"Then, d—— you, I'll make you!" exclaimed Hall, dashing his glass to the floor, and in an instant he had a pistol pointed at the old man's head, but suddenly recovered himself and restored it to his pocket.
"Blast you!" he said, in a quiet tone, although his eyes still blazed like coals, "you would drive Job out of patience with your suspicions. Can't you see plainly that I can't get along without the information I may yet need in this matter? It's not my policy to harm you."
Picking up his glass and filling it to the brim, he continued:
"Since you will not drink your own, drink mine," and apparently exchanged glasses, but kept his own nevertheless.
Almost any third-rate juggler—any amateur with pretensions to sleight-of-hand—can perform the trick, but the old man knew nothing of juggling. He did know he was in dangerous company, and to please Hall he took the glass and drained it.
"Ugh! Lord, how bitter! Oh! oh! You devil, you're——"
"No more—no more, old man. Your time is up, although the trick came near failing."
The poor old wretch fell from the chair to the floor, striking his head against the table as he fell.

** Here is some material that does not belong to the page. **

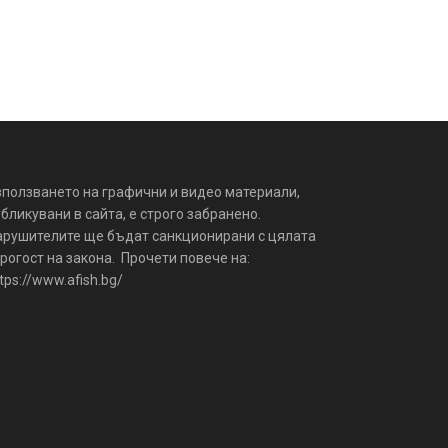
зползването на графични и видео материали,
бликувани в сайта, е строго забранено.
арушителите ще бъдат санкционирани с цялата
рогост на закона. Прочети повече на:
tps://www.afish.bg/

For a few moments the murderer was unnerved by his work. He sat pale and trembling in his chair, with his eyes averted from the heap on the floor, but the old man's glassy stare seemed fixed on him. He seemed to feel it. His outstretched arms seemed grasping for him.
In a little while he recovered himself, and grasping the bottle emptied it at one draught. Then he proceeded to remove all traces of his presence. The glass he had used himself he put back in the closet, and the packet from which he had taken the pinch of powder he placed in the old man's pocket.